# Still not received PR card.. Usual processing times?.. Shared experiences?



## Alcat2016 (Jan 6, 2016)

Hi, 

So we activated our permanent residence early October 2015. We gave a friends address in canada for it to be delivered to. (We are still in the uk) 
No sign of it yet though... :frown:

We have just sent the solemn declaration form provided on the cic website.. 
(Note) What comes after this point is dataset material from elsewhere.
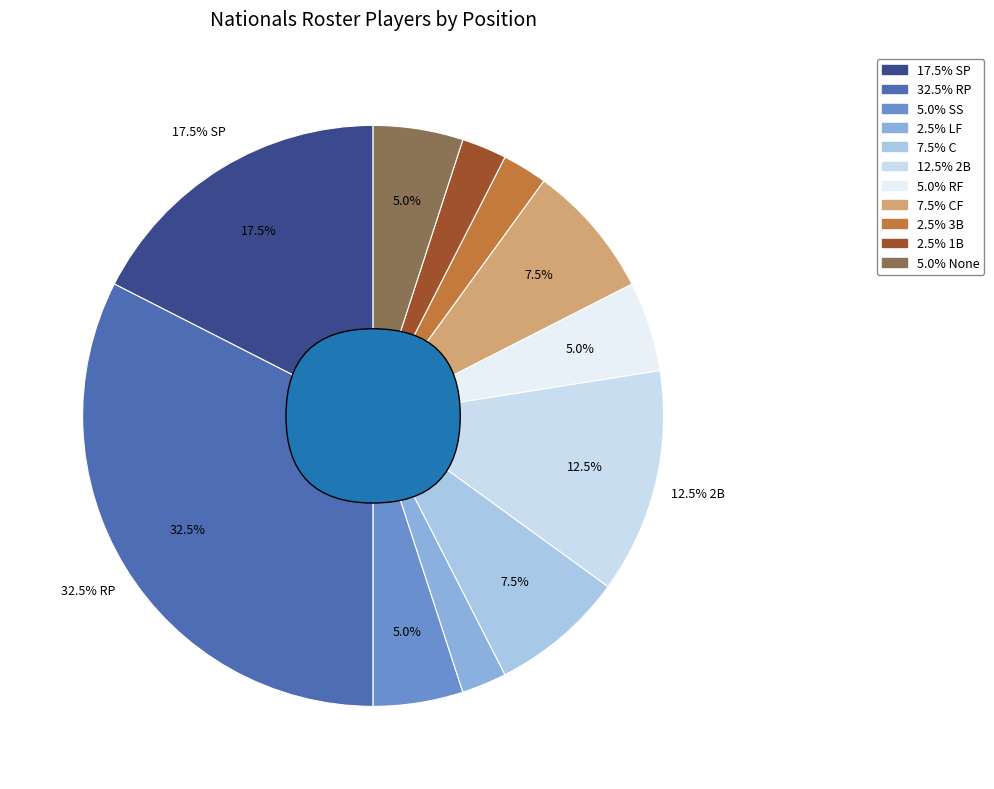

How many segments does this pie chart have?

11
Has anyone else any experiences to share, good or bad in regards to waiting for your cards to arrive?


----------



## colchar (Oct 25, 2011)

How are you getting a PR card if you are not in Canada? Have you lived in Canada?


----------



## Alcat2016 (Jan 6, 2016)

colchar said:


> How are you getting a PR card if you are not in Canada? Have you lived in Canada?


Hi Colchar
We provided a friends address who lives in Canada. So the plan is / was he is to send it to us once it arrives..


----------



## EVHB (Feb 11, 2008)

You've been in Canada to activate your visa, but you left the country before you got your PR cards, to go back to the UK?


----------



## Alcat2016 (Jan 6, 2016)

EVHB said:


> You've been in Canada to activate your visa, but you left the country before you got your PR cards, to go back to the UK?


That's correct yes. 

PR cards, as far as I understand are not given out immediately on activating pr..


----------



## EVHB (Feb 11, 2008)

Current processing time is about 90 days. With the holidays in between, it looks like it's ok that you still didn't receive the cards.

Did you try this:
https://secure.cic.gc.ca/enquiries-...ng.aspx?_ga=1.206080851.1501827922.1438205882


----------



## colchar (Oct 25, 2011)

EVHB said:


> Current processing time is about 90 days. With the holidays in between, it looks like it's ok that you still didn't receive the cards.



And we're talking about a government bureaucracy here...they aren't quick at the best of times.


----------



## AMg01 (Jan 19, 2016)

Hi there,
Does it mean that it is not obligatory to stay in canada till I get my PR in hands?

Sent from my SM-P905 using Tapatalk


----------